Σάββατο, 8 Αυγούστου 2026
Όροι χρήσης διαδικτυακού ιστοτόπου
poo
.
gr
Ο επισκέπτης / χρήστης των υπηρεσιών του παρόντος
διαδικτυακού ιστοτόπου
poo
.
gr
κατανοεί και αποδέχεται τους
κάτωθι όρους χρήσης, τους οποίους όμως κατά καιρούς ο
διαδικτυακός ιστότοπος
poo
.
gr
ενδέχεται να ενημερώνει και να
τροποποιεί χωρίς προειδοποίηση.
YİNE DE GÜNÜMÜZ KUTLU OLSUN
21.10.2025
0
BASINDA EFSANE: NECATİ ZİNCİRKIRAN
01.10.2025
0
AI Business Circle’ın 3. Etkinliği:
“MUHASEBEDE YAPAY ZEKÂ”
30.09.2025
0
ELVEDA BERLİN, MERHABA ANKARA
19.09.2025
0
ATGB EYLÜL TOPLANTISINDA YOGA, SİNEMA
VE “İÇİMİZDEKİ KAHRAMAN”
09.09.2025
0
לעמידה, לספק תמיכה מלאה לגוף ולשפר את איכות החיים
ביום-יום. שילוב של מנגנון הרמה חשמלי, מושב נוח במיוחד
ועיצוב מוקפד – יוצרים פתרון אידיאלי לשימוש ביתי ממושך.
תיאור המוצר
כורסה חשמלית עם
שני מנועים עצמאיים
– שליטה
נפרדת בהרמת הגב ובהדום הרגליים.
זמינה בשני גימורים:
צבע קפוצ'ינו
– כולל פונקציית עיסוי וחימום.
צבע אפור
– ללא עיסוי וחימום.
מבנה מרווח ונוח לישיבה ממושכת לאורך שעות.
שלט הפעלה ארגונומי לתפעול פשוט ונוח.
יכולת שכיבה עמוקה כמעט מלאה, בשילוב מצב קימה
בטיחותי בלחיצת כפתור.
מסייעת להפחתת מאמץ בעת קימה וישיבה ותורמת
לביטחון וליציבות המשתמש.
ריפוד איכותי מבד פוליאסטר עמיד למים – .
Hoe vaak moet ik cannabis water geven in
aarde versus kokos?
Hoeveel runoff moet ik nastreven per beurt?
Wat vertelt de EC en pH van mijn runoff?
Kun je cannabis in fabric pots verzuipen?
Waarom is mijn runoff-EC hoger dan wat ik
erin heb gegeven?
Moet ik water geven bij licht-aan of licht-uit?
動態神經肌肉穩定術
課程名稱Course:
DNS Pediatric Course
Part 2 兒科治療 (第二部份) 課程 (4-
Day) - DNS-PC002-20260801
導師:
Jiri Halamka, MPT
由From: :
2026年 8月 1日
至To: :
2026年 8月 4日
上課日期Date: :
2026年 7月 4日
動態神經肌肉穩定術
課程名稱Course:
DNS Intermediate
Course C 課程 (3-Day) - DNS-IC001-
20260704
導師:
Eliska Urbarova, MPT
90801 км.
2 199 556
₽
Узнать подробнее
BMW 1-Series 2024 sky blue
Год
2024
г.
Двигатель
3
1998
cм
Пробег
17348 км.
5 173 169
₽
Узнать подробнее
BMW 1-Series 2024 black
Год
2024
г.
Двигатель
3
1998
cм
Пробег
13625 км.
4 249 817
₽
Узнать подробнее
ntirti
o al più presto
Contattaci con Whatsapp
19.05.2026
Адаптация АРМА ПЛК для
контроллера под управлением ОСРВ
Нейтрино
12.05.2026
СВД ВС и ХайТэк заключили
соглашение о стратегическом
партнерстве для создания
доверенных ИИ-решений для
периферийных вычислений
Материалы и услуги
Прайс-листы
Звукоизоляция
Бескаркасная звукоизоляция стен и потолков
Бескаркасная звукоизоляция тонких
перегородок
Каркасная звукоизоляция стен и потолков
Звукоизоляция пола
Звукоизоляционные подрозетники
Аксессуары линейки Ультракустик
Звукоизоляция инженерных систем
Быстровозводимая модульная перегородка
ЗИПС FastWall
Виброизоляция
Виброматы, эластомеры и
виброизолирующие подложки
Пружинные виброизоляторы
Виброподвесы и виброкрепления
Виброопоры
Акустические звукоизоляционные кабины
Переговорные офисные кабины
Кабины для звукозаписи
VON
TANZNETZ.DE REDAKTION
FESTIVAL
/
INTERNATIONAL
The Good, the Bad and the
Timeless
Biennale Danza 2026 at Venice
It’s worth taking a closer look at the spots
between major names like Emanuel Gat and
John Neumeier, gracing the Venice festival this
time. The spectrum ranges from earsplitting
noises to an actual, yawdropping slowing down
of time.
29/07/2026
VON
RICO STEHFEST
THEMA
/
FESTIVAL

» **Assigned task**
Count how many lines in the data above hold the string "ιστοτόπου", and give the number with no other words.

» **Reply**
2